No novo livro, retraça as guerras burocráticas de inteligência em Washington, enquanto o Pentágono, a CIA e o resto da comunidade de inteligência nos EUA ia ganhando músculos e ordens secretas, diretamente da presidência, davam ao Comando Conjunto das Forças Especiais, principalmente, autoridade sem precedentes para converter o planeta em área de tiro livre.

Finalmente, como repórter, viajou a vários “cenários” perigosos – Somália, Iêmen, Paquistão – aos quais os norte-americanos absolutamente não davam qualquer atenção, e onde militares norte-americanos e a CIA (trabalhando lado a lado com empresas privadas de segurança contratadas) faziam testes e desenvolviam novos métodos para fazer avançar o alastramento das guerras secretas de Washington.

Como Scahill escreve nos “Agradecimentos”, agradecendo a colaboração de outro repórter que viajou com ele, “Estávamos juntos quando atiravam contra nós, em telhados de Mogadishu, dormimos lado a lado no chão úmido no interior do Afeganistão e atravessamos juntos terras do sul do Iêmen”. Aí se vê algo do espírito do livro, produzido por repórter dedicado, independente - nunca “incorporado” às forças militares – trabalho impressionante, inspirador, às vezes assustador.

No processo, Scahill, o qual, naqueles anos, publicou várias reportagens impressionantes, como correspondente de segurança nacional da revista The Nation, descortina para nós aqueles esquadrões norte-americanos da morte operantes no Iraque; raids noturnos, coisa de pesadelo, no Afeganistão (nos quais morriam alvos “errados”; entrega secreta de suspeitos de terrorismo a uma prisão que a CIA mantém na Somália (e já depois de o presidente Obama ter proibido a “entrega extraordinária” de prisioneiros); o uso de drones e mísseis Cruisers em ataques desastrados contra civis no Iêmen; a caçada, até o assassinato de cidadãos norte-americanos (ditos “suspeitos de atos terroristas”, embora Abdulrahman Awlaki, de 16 anos, um dos assassinados, com certeza absoluta jamais tenha praticado qualquer ato terrorista) também no Iêmen e ordenados pelo presidente; o complexo mundo das operações do Comando Conjunto das Forças Especiais/CIA/Blackwater no Paquistão – e muito mais, incluindo uma indicação de que o Comando Conjunto das Forças Especiais chegou a iniciar operações em solo, também no Uzbequistão. (Quem ouvira falar disso?!).

Ann Jones
Dirty Wars [Guerras Sujas] é também, nos termos de Johnson, uma história do futuro; uma história de tiros pela culatra/revides potenciais; uma mensagem na garrafa que nos é enviada de dentro das linhas ocultas dos campos de combate secretos globais dos EUA – e aí há uma história dos EUA, que desconhecemos.

Preparando o campo de batalha

Há poucos anos, Ann Jones, correspondente de Tom Dispatch, contou-me algo que nunca esqueci.
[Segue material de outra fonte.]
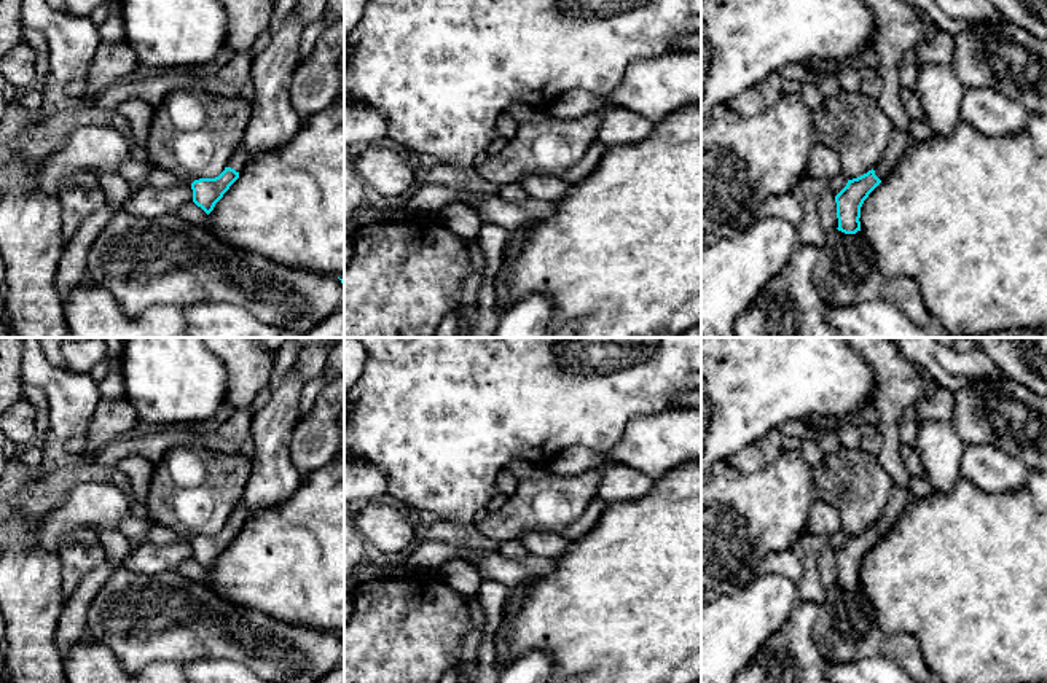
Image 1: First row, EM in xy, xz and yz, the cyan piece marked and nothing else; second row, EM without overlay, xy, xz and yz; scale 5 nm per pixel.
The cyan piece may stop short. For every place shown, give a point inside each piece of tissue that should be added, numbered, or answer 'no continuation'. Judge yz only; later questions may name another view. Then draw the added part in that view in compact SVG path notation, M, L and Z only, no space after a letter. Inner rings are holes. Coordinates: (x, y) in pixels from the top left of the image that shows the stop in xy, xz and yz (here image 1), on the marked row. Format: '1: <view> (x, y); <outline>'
1: yz (899, 140); M894 127L892 137L884 148L883 156L880 158L878 164L873 167L875 175L880 180L884 180L892 172L892 169L900 161L908 143L910 143L910 135Z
Tendo passado algum tempo incorporada às tropas dos EUA no Afeganistão, ela assim descreveu as patrulhas que faziam pelo interior do país: sim, há perigo, principalmente as bombas nas estradas [orig. IEDs (roadside bombs)], mas no geral as áreas patrulhadas diariamente, dia após dia, eram estranhamente desertas, “vazias”. Em certo sentido, era quase como se não houvesse ninguém, como se combatessem uma guerra fantasma num – palavras dela – campo de batalha vazio.
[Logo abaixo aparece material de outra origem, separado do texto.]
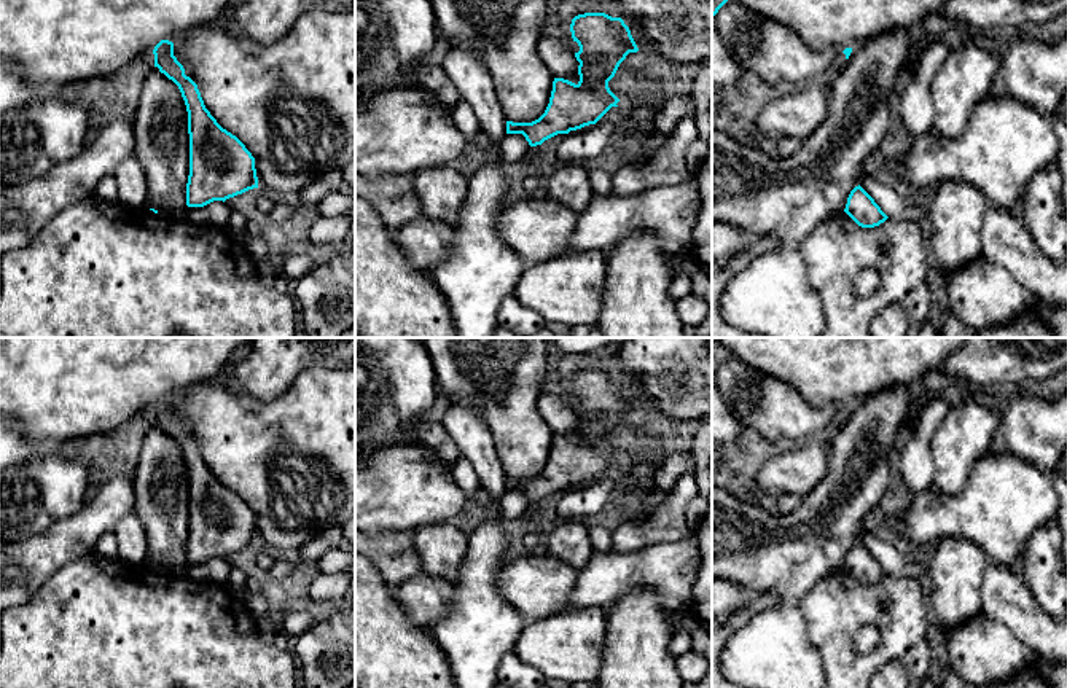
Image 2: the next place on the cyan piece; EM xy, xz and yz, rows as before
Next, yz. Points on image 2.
no continuation

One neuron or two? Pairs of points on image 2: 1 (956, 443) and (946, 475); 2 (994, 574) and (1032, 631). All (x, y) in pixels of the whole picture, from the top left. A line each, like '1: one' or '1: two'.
1: one
2: one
Essas palavras têm um análogo planetário, no notável novo livro de Scahill. Como tantos lembram, imediatamente depois dos ataques de 11/9, Bush e seus assessores logo se puseram a pensar grande. Inesquecível, o Secretário da Defesa Donald Rumsfeld pôs-se a exigir que seus assessores lhe apresentassem um plano contra Saddam Hussein do Iraque, apenas cinco horas depois que o avião do voo 77 da American Airlines se espatifasse contra o Pentágono. Em semanas, já altos funcionários do governo falavam com firmeza sobre a necessidade de a OTAN drenar o pântano dos terroristas e dos inimigos dos EUA em escala global. Sabe-se que houve planos para atacar entre 60 e 80 países, entre um terço e metade dos países do planeta. Em outras palavras, quando rapidamente declararam uma Guerra Global ao Terror, não estavam brincando. Tratava-se disso, bem literalmente, e, como Scahill relata, imediatamente se puseram também a construir o tipo de exército – secreto, que só obedeceria a eles – capaz de combater em qualquer canto do mundo.

Rumsfeld
Enquanto aquelas forças eram despachadas globalmente, para recolher inteligência, treinar forças estrangeiras (quase sempre ditas “especiais” e secretas), e especialmente para caçar e matar terroristas, uma nova expressão construída entrou rapidamente em circulação, expressão tão crucialmente importante para o livro de Scahill, quanto “tiro pela culatra/revide” foi importante para o livro de Johnson. Estava, como diziam, começando a “preparar o campo de batalha” (ou, como também se dizia, “o espaço de combate” ou “o ambiente de confronto”). Essa preparação não poderia ter sido mais apavorantemente enlouquecida. O Secretário de Defesa Rumsfeld assim resumiu o quadro: “Hoje, todo o mundo é o espaço de combate”.

Aqui, o mais estranho: quando aquelas forças secretas partiram para fazer seu serviço sujo, aquele espaço de combate global era, nas palavras de Jones, espantosa, estranhamente vazio. Não se via ninguém. Talvez algumas centenas, no máximo alguns milhares de jihadis espalhados pelas áreas mais remotas do planeta. Se “preparar o campo de batalha” converteu-se em palavra chave daquele momento, nunca foi expressão descritiva acurada.  Mais preciso seria dizer “criar o campo de batalha” ou, então, “povoar o campo de batalha”.

Campo do Sonhos
O padrão que Scahill traça brilhantemente, bem se pode entender no subtítulo do filme Campo dos Sonhos:se você construir, eles virão. O resultado não foi tanto uma guerra contra o terror: foi, muito mais, uma guerra de terror e pelo terror. Washington, simultaneamente, produzia uma máquina de matar e uma máquina para gerar terror. “Guerras Sujas”, Dirty Wars, de Scahill captura o modo como os altos oficiais convenceram-se de que a única superpotência restante no planeta, a última, com a melhor força de combate que o mundo jamais conheceu (como, hoje, os presidentes dos EUA nunca se cansam de repetir), podia simplesmente abrir caminho à bala e à morte, até a vitória global.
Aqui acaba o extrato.